Sun Jun 18 10:55:22 CEST 2006

Christian S wrote:

> And once that is understood you can of course deconstruct 8 bits into
> small integers and construct a floating point number out of them
> yourself.
> 
> Given 1 sign bit, 2 exponent bits and 5 mantissa bits you can have 32
> different fractions between 1.0 and 0.0, and you have have (as a
> suggestion) 10^1, 10^0, 10^-1, 10^2
> multipliers from the exponent bit.

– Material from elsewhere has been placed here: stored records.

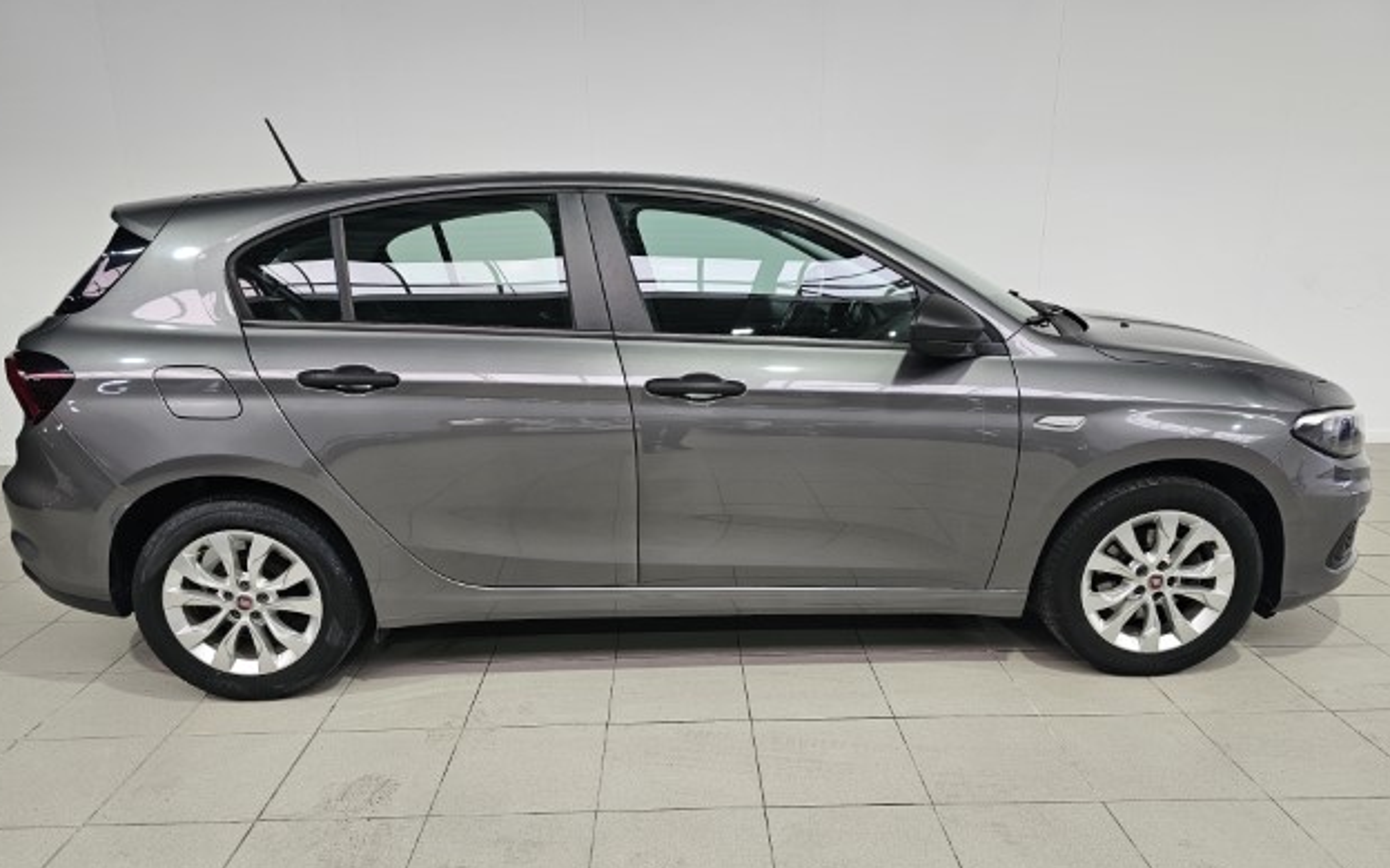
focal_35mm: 25
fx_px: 947
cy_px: 485
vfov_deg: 49.2
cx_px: 679
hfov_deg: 72.5
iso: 64
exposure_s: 1/100
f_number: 1.7
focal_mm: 6.3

Then the closest you can come to 3.14 is
> 10*(1.0/32) * 10^1 = 0.3125 * 10^1 = 3.125.
> 
> Good enought for government work, or what is it they say?

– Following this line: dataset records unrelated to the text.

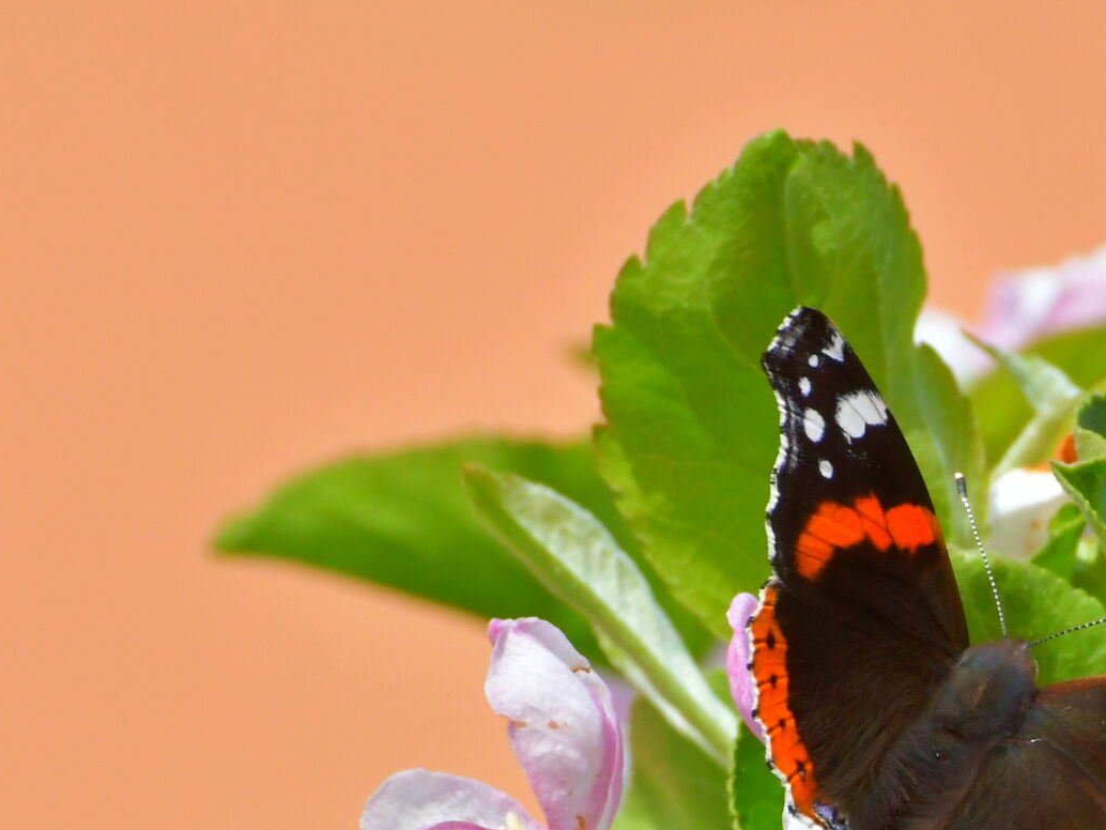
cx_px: 962
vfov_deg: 1.1
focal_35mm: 1339
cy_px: 759
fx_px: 42792
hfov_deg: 1.5
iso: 800
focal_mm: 300
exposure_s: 1/800
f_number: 14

I am assuming that you are being flippant, so I send this return message 
in the same vein. ;)

What they say is, "The net provides a thousand wrong answers as well as 
the right one.".

First, mixing bases for exponent (10) and fractional mantissa (2) is 
unusual.  Think there might be a reason for that?  (Hint: there is.)

In addition, you make the implicit assumption that the floating point 
numbers are allowed to be denormal without explicit indication (ie. no 
implicit leading 1 in the mantissa).  While not incorrect, not having an 
implicit leading 1 in the mantissa without indication is certainly an 
unusual assumption and should be noted.

To top things off, two's complement arithmetic normally implies that the 
  negative range is larger than the positive range.  Thus, the normal 
sequence for your exponent would be -2, -1, 0, 1.

Additionally, since you allow unindicated denormal numbers, you would be 
better better off representing the number as 5/16 (0.3125) so that you 
could use an exponent of 1 and preserve more bits of accuracy.

Finally, the request to store 3.14 normally carries an implication of 
error of approximately +/- 1/200 (1/2 ulp).  Your floating point exceeds 
that error.  Not indicating that the next two nearest numbers around it 
are {9/32*10, 10/32*10, 11/32*10} = (2.8125, 3.125, 3.4375} is just 
unsporting.

-a